Saved entries
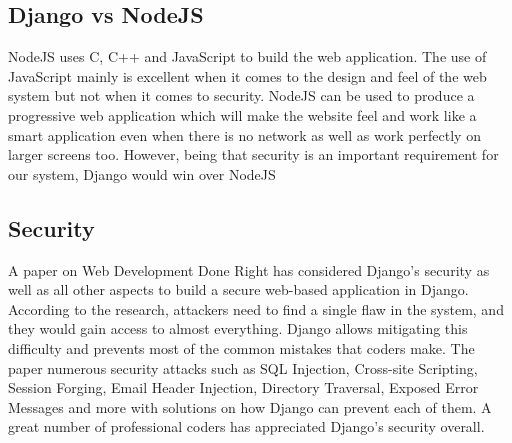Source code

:\documentclass[../main.tex]{subfiles}
\begin{document}
\subsection{Django vs NodeJS} 
NodeJS\cite{nodejs} uses C, C++ and JavaScript to build the web application. The use of JavaScript mainly is excellent when it comes to the design and feel of the web system but not when it comes to security. NodeJS can be used to produce a progressive web application which will make the website feel and work like a smart application even when there is no network as well as work perfectly on larger screens too. However, being that security is an important requirement for our system, Django would win over NodeJS\cite{nodejsdjango}

\subsection{Security}
A paper on Web Development Done Right\cite{Holovaty2007TheDG} has considered Django's security as well as all other aspects to build a secure web-based application in Django. According to the research, attackers need to find a single flaw in the system, and they would gain access to almost everything. Django allows mitigating this difficulty and prevents most of the common mistakes that coders make. The paper numerous security attacks such as SQL Injection, Cross-site Scripting, Session Forging, Email Header Injection, Directory Traversal, Exposed Error Messages and more with solutions on how Django can prevent each of them. A great number of professional coders has appreciated Django's security overall.
\end{document}
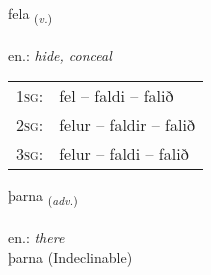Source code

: \documentclass[frontgrid, backgrid]{flacards}\usepackage[]{graphicx}\usepackage[]{xcolor}
\begin{document}
\renewcommand{\flhead}{\vskip5pt \fboxsep=0pt {\small\bfseries\footnotesize Sagnorð | Verb}}
\renewcommand{\fcfoot}{\vskip5pt \fboxsep=0pt \hspace{2pt}{\small\bfseries\footnotesize 1K}}

\renewcommand{\blhead}{\vskip5pt {\small\bfseries\footnotesize Sagnorð | Verb }}
\renewcommand{\bcfoot}{\vskip5pt \hspace{2pt}{\small\bfseries\footnotesize 1K}}


{fela \small{\textsubscript{(\textit{v.})}} \\[1ex] %
\textphonetic{[fɛːla]} \\
en.: \emph{hide, conceal} \\  [2ex]
\renewcommand*{\arraystretch}{0.8}
\begin{tabular}{p{1cm}l}
\textsc{1sg}: & fel -- faldi -- falið \\ 
\textsc{2sg}: & felur -- faldir -- falið \\ 
\textsc{3sg}: & felur -- faldi -- falið \\ 
\end{tabular}
}


\renewcommand{\flhead}{\vskip5pt \fboxsep=0pt {\small\bfseries\footnotesize Atviksorð | Adverb}}
\renewcommand{\fcfoot}{\vskip5pt \fboxsep=0pt \hspace{2pt}{\small\bfseries\footnotesize 1K}}

\renewcommand{\blhead}{\vskip5pt {\small\bfseries\footnotesize Atviksorð | Adverb }}
\renewcommand{\bcfoot}{\vskip5pt \hspace{2pt}{\small\bfseries\footnotesize 1K}}


{þarna \small{\textsubscript{(\textit{adv.})}} \\[1ex]
\textphonetic{[θartna]} \\
en.: \emph{there} \\  [2ex]
þarna (Indeclinable)}

\renewcommand{\flhead}{\vskip5pt \fboxsep=0pt {\small\bfseries\footnotesize Lýsingarorð | Adjective}}
\renewcommand{\fcfoot}{\vskip5pt \fboxsep=0pt \hspace{2pt}{\small\bfseries\footnotesize 1K}}
\end{document}
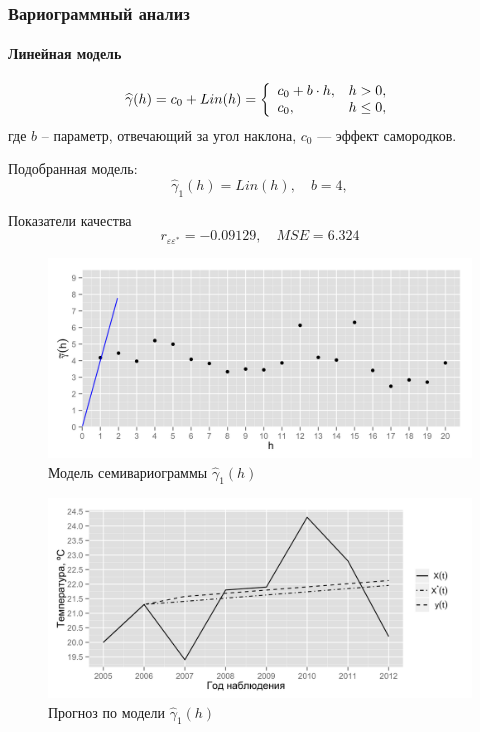 \documentclass{beamer}
\begin{document}
\begin{frame}
  \frametitle{Вариограммный анализ}
  \framesubtitle{Линейная модель}
  \begin{multicols}{2}
  \begin{equation}\begin{gathered}
  \label{eq:lin}
    \widehat{\gamma}(h) = c_0 + Lin(h) = \left\{
   \begin{array}{l l}
     c_0 + b \cdot h, & h > 0, \\
     c_0, & h \leq 0,
   \end{array} \right.
  \end{gathered}\end{equation}
  где $ b $ -- параметр, отвечающий за угол наклона, $ c_0 $ --- эффект самородков.

  \medskip

  Подобранная модель:
  \begin{equation}
  \label{eq:gamma1}
    \widehat{\gamma}_1(h) = Lin(h), \quad b = 4,
  \end{equation}

  Показатели качества
  \begin{equation*}
    r_{\varepsilon\varepsilon^{*}} = -0.09129, \quad MSE = 6.324
  \end{equation*}

  \columnbreak
  \vspace{-14.5pt}
  \begin{figure}[H]
    \includegraphics[width=0.9\linewidth]{../../figures/variogram/lin-modeled.png} \\
    \caption{Модель семивариограммы $\widehat{\gamma}_1(h)$}
    \includegraphics[width=0.9\linewidth]{../../figures/variogram/lin-cross-prediction.png}
    \caption{Прогноз по модели $\widehat{\gamma}_1(h)$}
  \end{figure}
  \end{multicols}
\end{frame}
\end{document}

• **Job item**: Set down all entries above again, exactly, without images.

• **Expected answer**:
Source code

:\documentclass[../main.tex]{subfiles}
\begin{document}
\subsection{Django vs NodeJS} 
NodeJS\cite{nodejs} uses C, C++ and JavaScript to build the web application. The use of JavaScript mainly is excellent when it comes to the design and feel of the web system but not when it comes to security. NodeJS can be used to produce a progressive web application which will make the website feel and work like a smart application even when there is no network as well as work perfectly on larger screens too. However, being that security is an important requirement for our system, Django would win over NodeJS\cite{nodejsdjango}

\subsection{Security}
A paper on Web Development Done Right\cite{Holovaty2007TheDG} has considered Django's security as well as all other aspects to build a secure web-based application in Django. According to the research, attackers need to find a single flaw in the system, and they would gain access to almost everything. Django allows mitigating this difficulty and prevents most of the common mistakes that coders make. The paper numerous security attacks such as SQL Injection, Cross-site Scripting, Session Forging, Email Header Injection, Directory Traversal, Exposed Error Messages and more with solutions on how Django can prevent each of them. A great number of professional coders has appreciated Django's security overall.
\end{document}
Source code

: \documentclass[frontgrid, backgrid]{flacards}\usepackage[]{graphicx}\usepackage[]{xcolor}
\begin{document}
\renewcommand{\flhead}{\vskip5pt \fboxsep=0pt {\small\bfseries\footnotesize Sagnorð | Verb}}
\renewcommand{\fcfoot}{\vskip5pt \fboxsep=0pt \hspace{2pt}{\small\bfseries\footnotesize 1K}}

\renewcommand{\blhead}{\vskip5pt {\small\bfseries\footnotesize Sagnorð | Verb }}
\renewcommand{\bcfoot}{\vskip5pt \hspace{2pt}{\small\bfseries\footnotesize 1K}}


{fela \small{\textsubscript{(\textit{v.})}} \\[1ex] %
\textphonetic{[fɛːla]} \\
en.: \emph{hide, conceal} \\  [2ex]
\renewcommand*{\arraystretch}{0.8}
\begin{tabular}{p{1cm}l}
\textsc{1sg}: & fel -- faldi -- falið \\ 
\textsc{2sg}: & felur -- faldir -- falið \\ 
\textsc{3sg}: & felur -- faldi -- falið \\ 
\end{tabular}
}


\renewcommand{\flhead}{\vskip5pt \fboxsep=0pt {\small\bfseries\footnotesize Atviksorð | Adverb}}
\renewcommand{\fcfoot}{\vskip5pt \fboxsep=0pt \hspace{2pt}{\small\bfseries\footnotesize 1K}}

\renewcommand{\blhead}{\vskip5pt {\small\bfseries\footnotesize Atviksorð | Adverb }}
\renewcommand{\bcfoot}{\vskip5pt \hspace{2pt}{\small\bfseries\footnotesize 1K}}


{þarna \small{\textsubscript{(\textit{adv.})}} \\[1ex]
\textphonetic{[θartna]} \\
en.: \emph{there} \\  [2ex]
þarna (Indeclinable)}

\renewcommand{\flhead}{\vskip5pt \fboxsep=0pt {\small\bfseries\footnotesize Lýsingarorð | Adjective}}
\renewcommand{\fcfoot}{\vskip5pt \fboxsep=0pt \hspace{2pt}{\small\bfseries\footnotesize 1K}}
\end{document}
 \documentclass{beamer}
\begin{document}
\begin{frame}
  \frametitle{Вариограммный анализ}
  \framesubtitle{Линейная модель}
  \begin{multicols}{2}
  \begin{equation}\begin{gathered}
  \label{eq:lin}
    \widehat{\gamma}(h) = c_0 + Lin(h) = \left\{
   \begin{array}{l l}
     c_0 + b \cdot h, & h > 0, \\
     c_0, & h \leq 0,
   \end{array} \right.
  \end{gathered}\end{equation}
  где $ b $ -- параметр, отвечающий за угол наклона, $ c_0 $ --- эффект самородков.

  \medskip

  Подобранная модель:
  \begin{equation}
  \label{eq:gamma1}
    \widehat{\gamma}_1(h) = Lin(h), \quad b = 4,
  \end{equation}

  Показатели качества
  \begin{equation*}
    r_{\varepsilon\varepsilon^{*}} = -0.09129, \quad MSE = 6.324
  \end{equation*}

  \columnbreak
  \vspace{-14.5pt}
  \begin{figure}[H]
    \includegraphics[width=0.9\linewidth]{../../figures/variogram/lin-modeled.png} \\
    \caption{Модель семивариограммы $\widehat{\gamma}_1(h)$}
    \includegraphics[width=0.9\linewidth]{../../figures/variogram/lin-cross-prediction.png}
    \caption{Прогноз по модели $\widehat{\gamma}_1(h)$}
  \end{figure}
  \end{multicols}
\end{frame}
\end{document}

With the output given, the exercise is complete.